Par son arrêt historique de juin 2022 annulant la garantie fédérale du droit à l'avortement, la Cour suprême majoritairement conservatrice a redonné aux États toute latitude pour légiférer dans ce domaine. Depuis, une vingtaine d’États ont interdit l'IVG, qu'elle soit réalisée par voie médicamenteuse ou chirurgicale, ou l'ont strictement encadrée. La décision prise le 1er mai par une Cour d'appel fédérale, mais qui s'applique à l'ensemble des États-Unis, restreint davantage l'accès à l'avortement, puisque plus d'un quart des IVG y sont réalisées par télémédecine.

Mise en cause de la sûreté du produit

L’État de Louisiane conteste la levée par l'Agence américaine des médicaments (FDA) en 2023 de l'obligation pour les patientes d'obtenir en personne la mifépristone, invoquant certains risques. La mifépristone est généralement utilisée en association avec le misoprostol pour les avortements médicamenteux aux États-Unis, qui représentaient près de deux IVG sur trois en 2023.

Les opposants à l’avortement s'inquiètent des dangers liés à l'obtention de la pilule contraceptive par voie postale, notamment le risque qu'une femme soit contrainte de la prendre ou qu'elle se la voie administrer à son insu. Il existe également un risque médical pour la femme, en particulier si elle évalue mal l'âge gestationnel du fœtus.

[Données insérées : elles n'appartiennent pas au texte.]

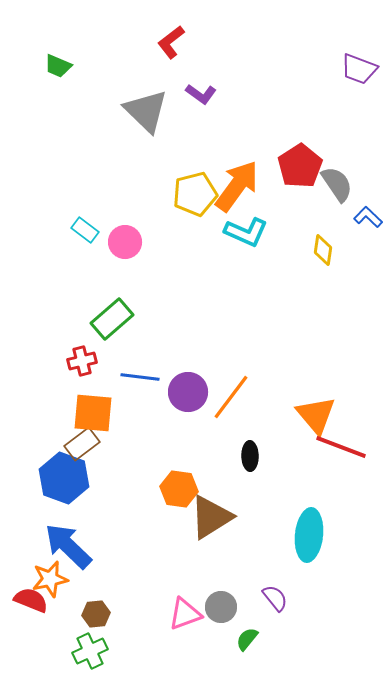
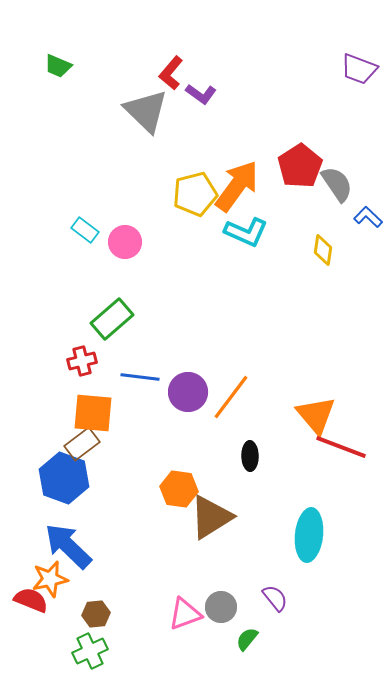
red L-shape: moved 31 px down; rotated 12 degrees counterclockwise
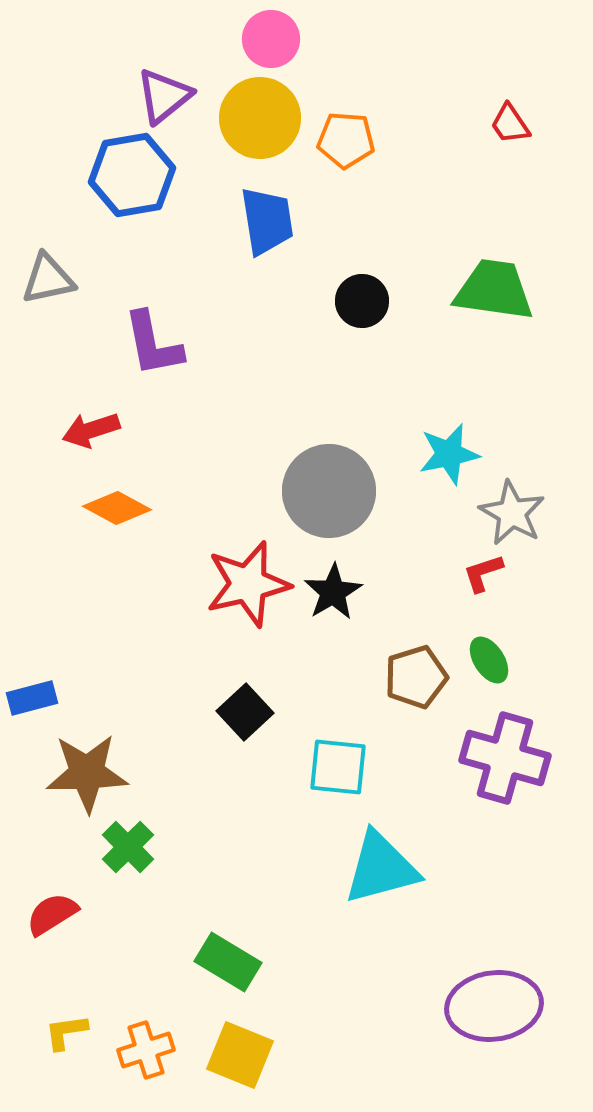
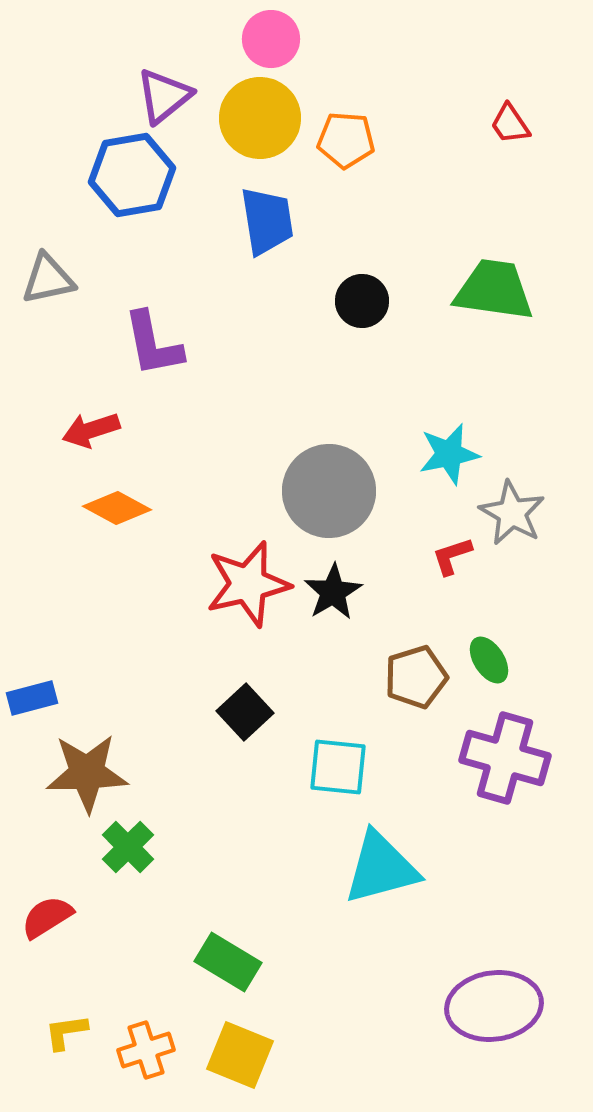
red L-shape: moved 31 px left, 17 px up
red semicircle: moved 5 px left, 3 px down
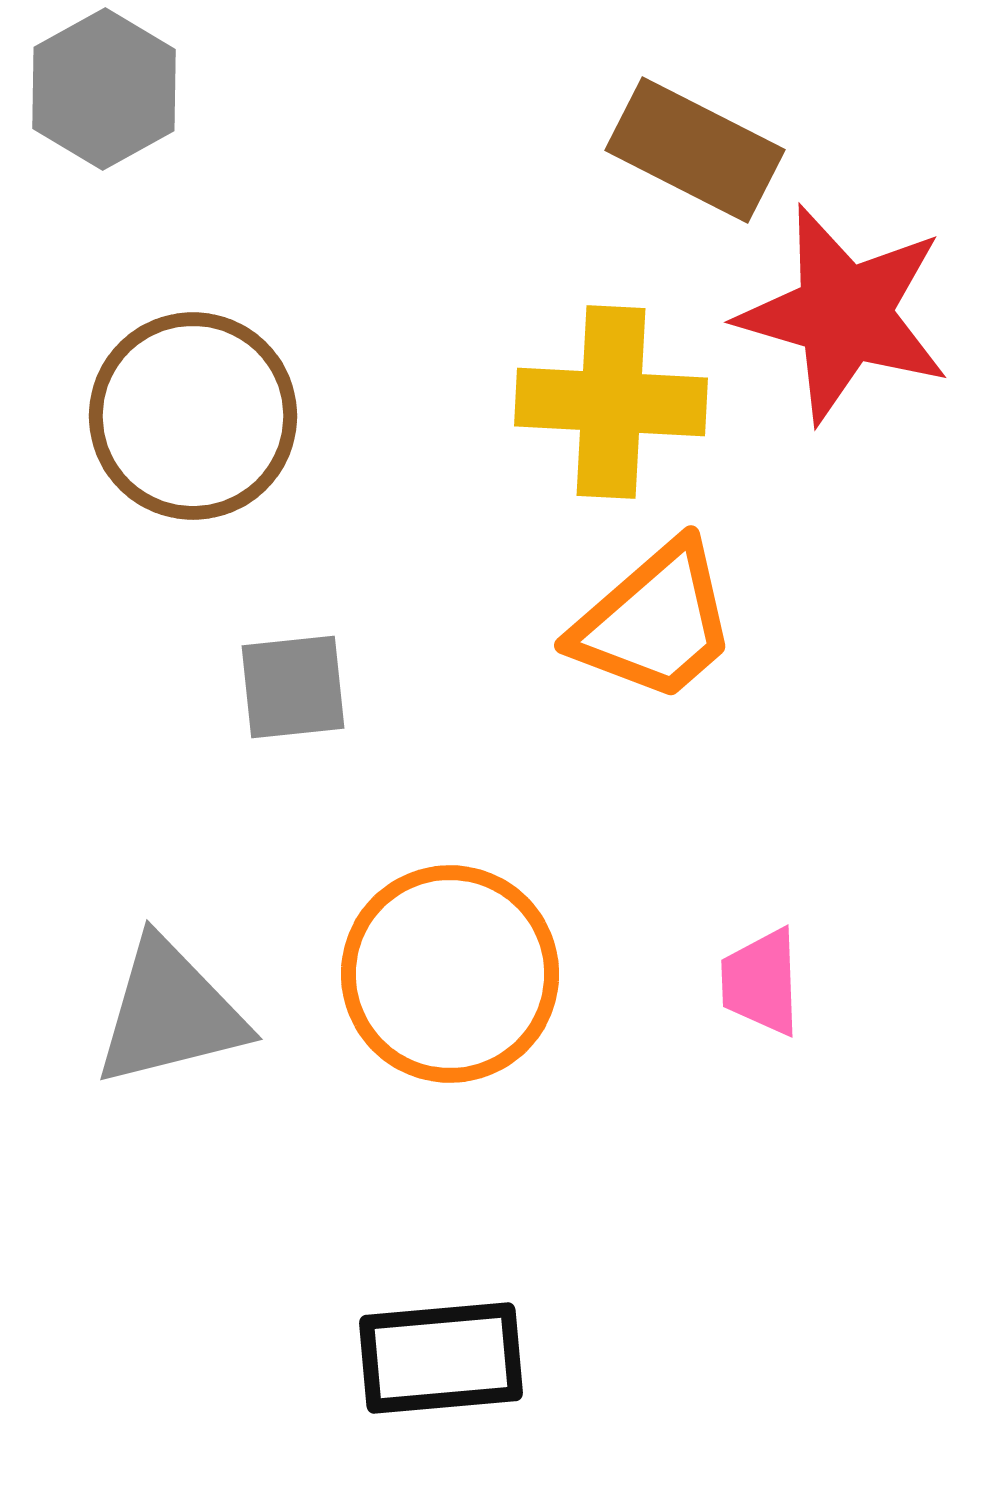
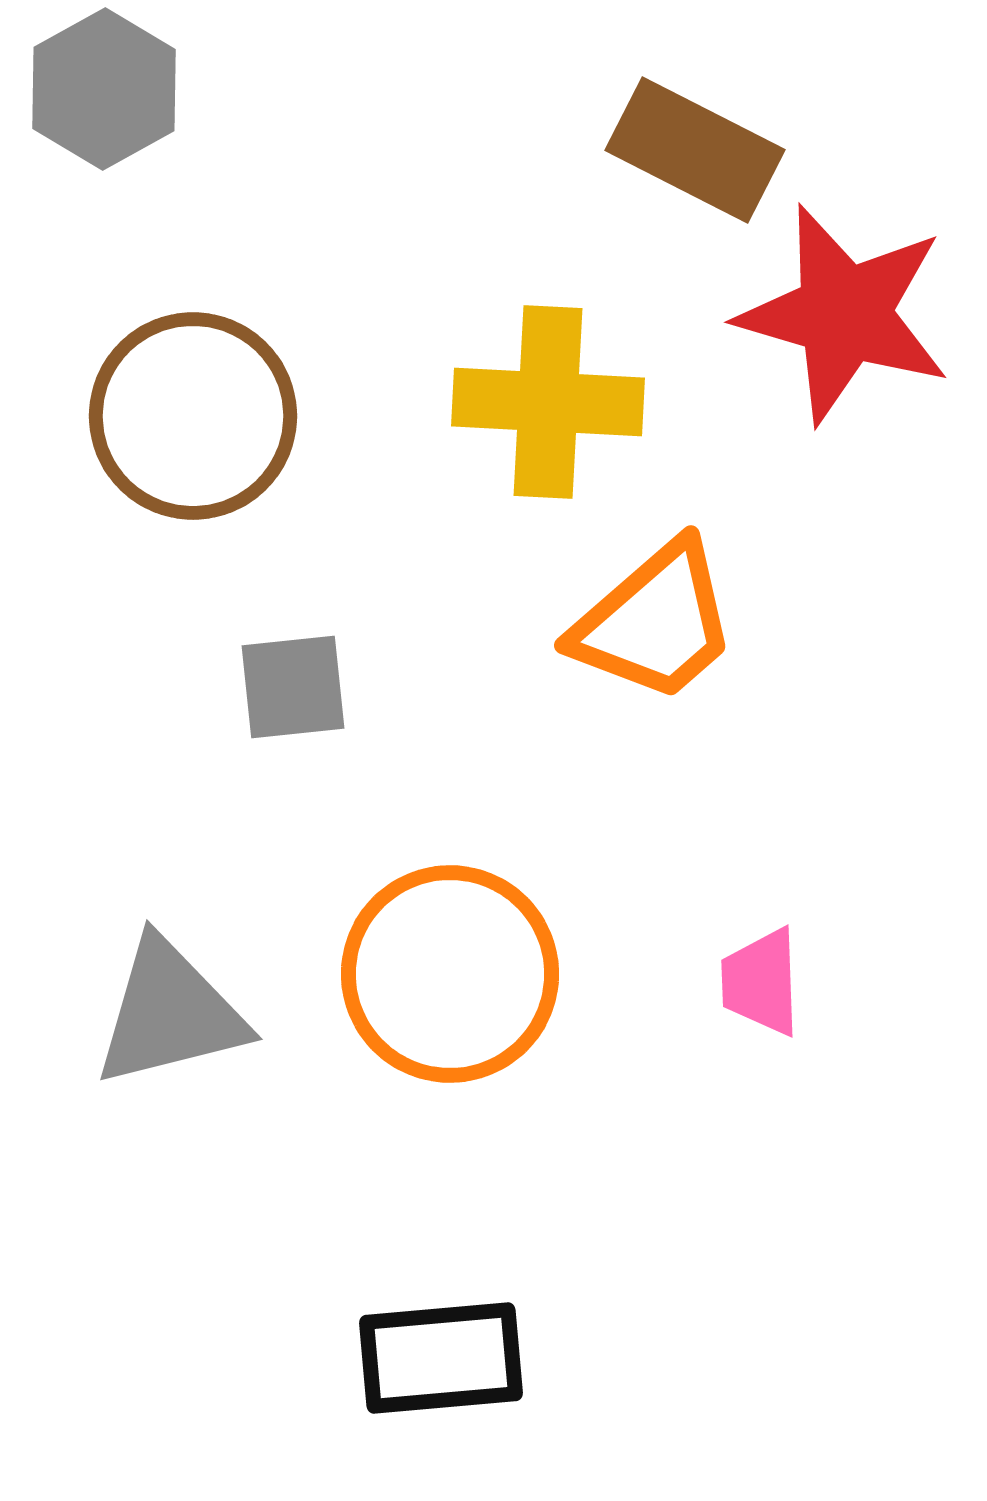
yellow cross: moved 63 px left
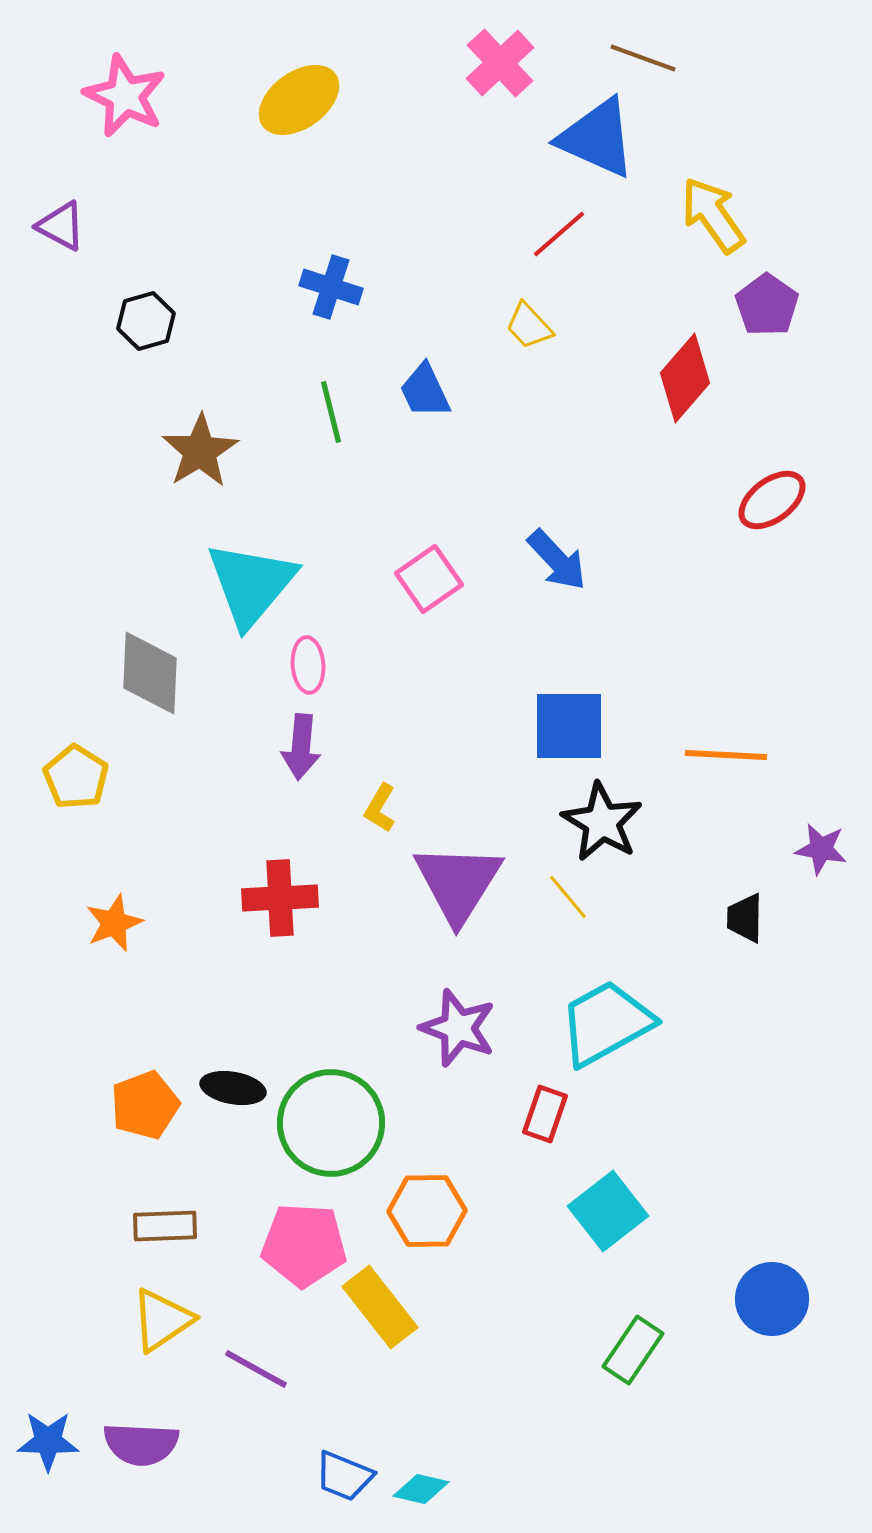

La Cour d'appel contredit ainsi la décision rendue en avril par un tribunal de première instance qui avait mis en pause cette affaire, fixant notamment un délai de six mois à la FDA pour lui rendre compte des conclusions de son analyse en cours de la sûreté de ce produit. Le ministre de la Santé de Donald Trump, Robert Kennedy Jr, a engagé en 2025 une réévaluation de la sûreté de la mifépristone, qui n'a pas encore abouti.

Vives réactions

L’avortement est devenu illégal en Louisiane en août 2022 (sauf en cas de danger pour la vie de la mère). Dans son ordonnance, la Cour mentionne que les documents montrent qu'environ 1.000 femmes subissent chaque mois des avortements illégaux en Louisiane. La procureure générale de Louisiane, Liz Murrill, s'est félicitée sur X de la décision de la Cour d'appel, saluant une "victoire pour la vie !".

"L'expédition postale de médicaments abortifs est suspendue à l'échelle nationale pendant que notre appel se poursuit", se réjouit également l'organisation chrétienne Alliance Defending Freedom (ADF).

"La télémédecine a été la dernière option pour beaucoup de candidates à l'avortement, ce qui est précisément la raison pour laquelle les responsables de Louisiane veulent l'interdire", a en revanche réagi Nancy Northup, la présidente de l'ONG Center for Reproductive Rights. "Il ne s'agit pas de science mais de rendre l'avortement aussi difficile, cher et inaccessible que possible", a-t-elle affirmé dans un communiqué.

"Pour d'innombrables personnes, en particulier celles qui habitent dans les zones rurales, qui subissent des violences de leur partenaire ou vivent avec un handicap, perdre l'accès à la télémédecine signifiera perdre l'accès à cette médication vitale tout court", prévient également l'influente organisation de défense des droits civiques ACLU.

Requête en urgence

Dans la foulée de cette décision, une requête en urgence auprès de la Cour suprême a été déposée samedi par un laboratoire commercialisant la pilule abortive, Danco Laboratories. Le laboratoire requérant, une des deux entreprises distribuant ce médicament aux États-Unis, demande à la plus haute juridiction du pays de suspendre la décision de bloquer temporairement l'acheminement postal de la pilule abortive. Dans sa requête consultée par l'AFP, Danco affirme que la suspension de l'envoi postal "provoque une confusion immédiate et un bouleversement brutal pour les fabricants, les distributeurs, les fournisseurs, les pharmacies et les patients à travers le pays", et ce pour "des décisions médicales au calendrier hautement sensible". "Que se passe-t-il quand des patientes (...) entrent dans des pharmacies (...) aujourd'hui pour se procurer (la pilule) prescrite par un fournisseur hier ? Que doit faire une patiente si elle ne peut pas obtenir un rendez-vous en personne immédiatement?", interroge-t-il.